Минский козёл - стр. 4
Больше других на эту роль (по мнению Николая) подходил тридцатишестилетний ловелас, бывший таксист Серёжа, переведённый по состоянию здоровья из городского таксопарка в этот загородный лагерь на должность дворника. Весёлый балагур, душа компаний, любимчик всех уборщиц, горничных и поварих был вынужден (помимо основной работы) выполнять ещё и обязанности «святого отца», к которому Коля прибегал каждое утро (за час до подъёма) и «исповедовался» ему в своих амурных делах, «одрачённых» грешными помыслами об аппетитных «булках» чешской красавицы.

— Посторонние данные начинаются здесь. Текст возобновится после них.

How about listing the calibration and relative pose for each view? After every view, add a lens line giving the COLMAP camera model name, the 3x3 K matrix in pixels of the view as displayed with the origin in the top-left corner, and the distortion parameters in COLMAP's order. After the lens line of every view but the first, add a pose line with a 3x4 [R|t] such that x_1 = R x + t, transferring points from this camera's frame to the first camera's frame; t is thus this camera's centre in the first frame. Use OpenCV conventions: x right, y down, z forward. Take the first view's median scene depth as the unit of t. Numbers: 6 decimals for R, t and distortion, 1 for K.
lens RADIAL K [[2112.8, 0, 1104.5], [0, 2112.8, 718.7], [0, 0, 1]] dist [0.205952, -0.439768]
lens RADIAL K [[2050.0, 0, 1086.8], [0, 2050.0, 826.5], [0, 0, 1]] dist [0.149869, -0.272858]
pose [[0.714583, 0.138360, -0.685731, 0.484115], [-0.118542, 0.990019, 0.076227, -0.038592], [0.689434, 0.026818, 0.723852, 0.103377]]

На ранние визиты Коли дворник Серёжа реагировал всегда одинаково: откладывая метлу в сторону, закуривал папиросу «Беломор Канал» и терпеливо выслушивал откровенные признания пылкого юноши, тяжело вздыхал и, поглаживая густую бороду, задумчиво мотал из стороны в сторону головой. Делясь своими опасениями с молчаливым собеседником, Николай каждый раз надеялся получить от него какой-нибудь вразумительный путёвый совет, а не молчаливое сочувствие, пропускаемое дворником через себя и выпускаемое в виде густого облака папиросного дыма. Однажды терпение Коли лопнуло, он психанул и посетовал на то, что чувствует себя тонущей в похотливом «болоте» собачонкой «Му-Му», а немой дворник не может ни протянуть ему «руку помощи», ни позвать на помощь более расторопных «спасателей»! На что Сергей усмехнулся, ловко сорвал с сосновой ветки шишку и, вручив её Коле, философски заметил, что по «закону природы» правильнее нарушить «обет воздержания», «сорвать» запретный «плод», насладиться им и умереть счастливым, чем в муках сдохнуть от голода и сексуального холода! Ради этого намечающегося интернационального полового акта (объединяющего наши народы), он, даже, готов был безвозмездно предоставить Николаю на пару часов свою комнату в общежитии, чтобы им с Катерджиной никто не помешал слиться в русско-чешском экстазе. Дворник с завистью уверял Колю, что тот будет об этом пятиминутном эпизоде вспоминать потом всю жизнь, если «попробует» эту сочную интуристку! И что будь он на его месте, то, не раздумывая ни секунды, «обтоптал» бы эту чешскую «курочку».
Однако вдохновляющий (на сексуальные «подвиги») пример с шишкой так и не вселил в Колю уверенность в том, что он готов физически «бороться» с Катерджиной за постельную любовь, рискуя умереть в борьбе за ЭТО. Он, как трусливый, робкий и застенчивый «Адам», по-прежнему ходил «вокруг до около» манящих его плоть «плодов», но ни в какую не решался их сорвать и выпить сок из этих, будоражащих его «урчащее» либидо, чешских «дынь». Да и подходящего повода для этого не было. Так и вздыхал бы Коля по кустам, как малолетний маньяк, издалека наблюдая за своей возлюбленной, вплоть до самого отъезда, если бы в один прекрасный день СУДЬБА не сжалилась над ним и, уговорив ФОРТУНУ повернуться к нему передом, устроила в этом лагере «День русско-народного фольклора», где им с Катерджиной выпала великая честь стать главными героями мероприятия – «ИВАНОМ» да «МАРЬЕЙ».